* TRY IT
Which lines below mention "good"? Pick each one out.

---------- RECORDS PROVIDED

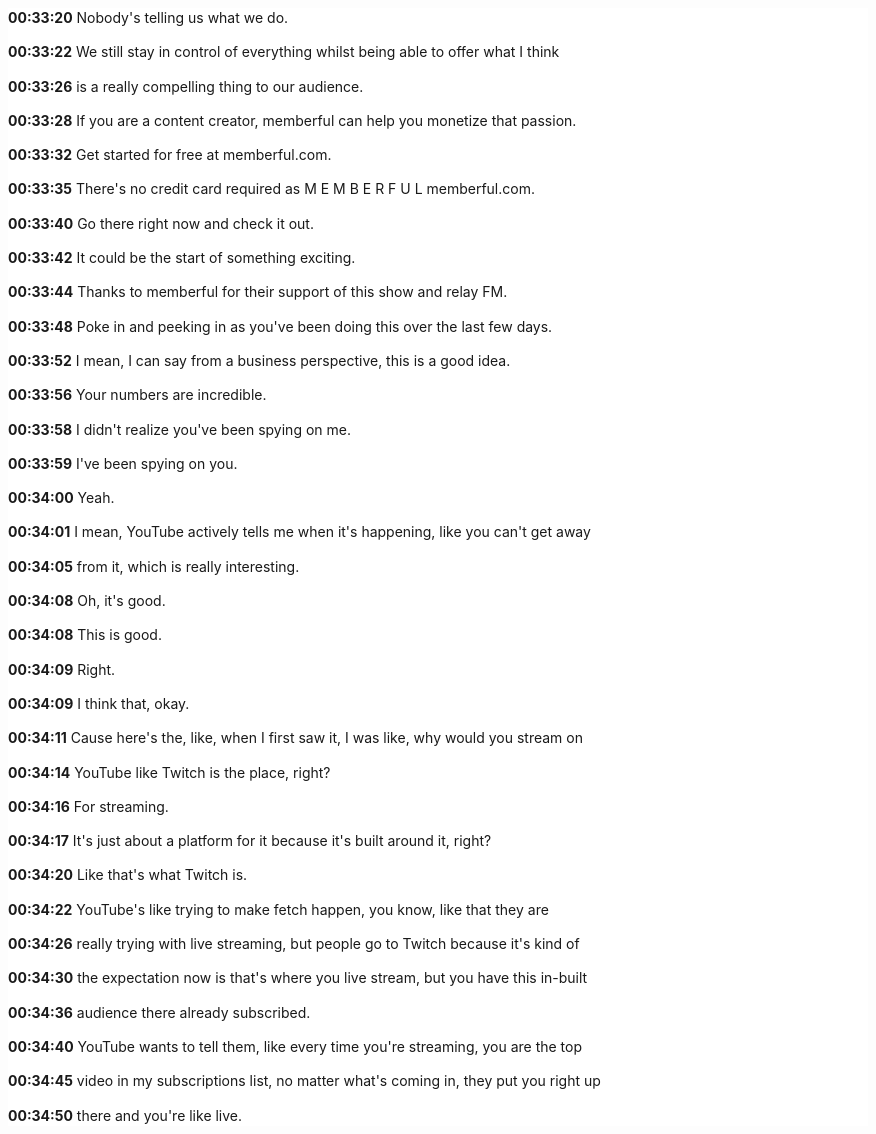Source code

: **00:33:20** Nobody's telling us what we do.

**00:33:22** We still stay in control of everything whilst being able to offer what I think

**00:33:26** is a really compelling thing to our audience.

**00:33:28** If you are a content creator, memberful can help you monetize that passion.

**00:33:32** Get started for free at memberful.com.

**00:33:35** There's no credit card required as M E M B E R F U L memberful.com.

**00:33:40** Go there right now and check it out.

**00:33:42** It could be the start of something exciting.

**00:33:44** Thanks to memberful for their support of this show and relay FM.

**00:33:48** Poke in and peeking in as you've been doing this over the last few days.

**00:33:52** I mean, I can say from a business perspective, this is a good idea.

**00:33:56** Your numbers are incredible.

**00:33:58** I didn't realize you've been spying on me.

**00:33:59** I've been spying on you.

**00:34:00** Yeah.

**00:34:01** I mean, YouTube actively tells me when it's happening, like you can't get away

**00:34:05** from it, which is really interesting.

**00:34:08** Oh, it's good.

**00:34:08** This is good.

**00:34:09** Right.

**00:34:09** I think that, okay.

**00:34:11** Cause here's the, like, when I first saw it, I was like, why would you stream on

**00:34:14** YouTube like Twitch is the place, right?

**00:34:16** For streaming.

**00:34:17** It's just about a platform for it because it's built around it, right?

**00:34:20** Like that's what Twitch is.

**00:34:22** YouTube's like trying to make fetch happen, you know, like that they are

**00:34:26** really trying with live streaming, but people go to Twitch because it's kind of

**00:34:30** the expectation now is that's where you live stream, but you have this in-built

**00:34:36** audience there already subscribed.

**00:34:40** YouTube wants to tell them, like every time you're streaming, you are the top

**00:34:45** video in my subscriptions list, no matter what's coming in, they put you right up

**00:34:50** there and you're like live.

--------------------

* SOLUTION TO THIS TASK
**00:33:52** I mean, I can say from a business perspective, this is a good idea.
**00:34:08** Oh, it's good.
**00:34:08** This is good.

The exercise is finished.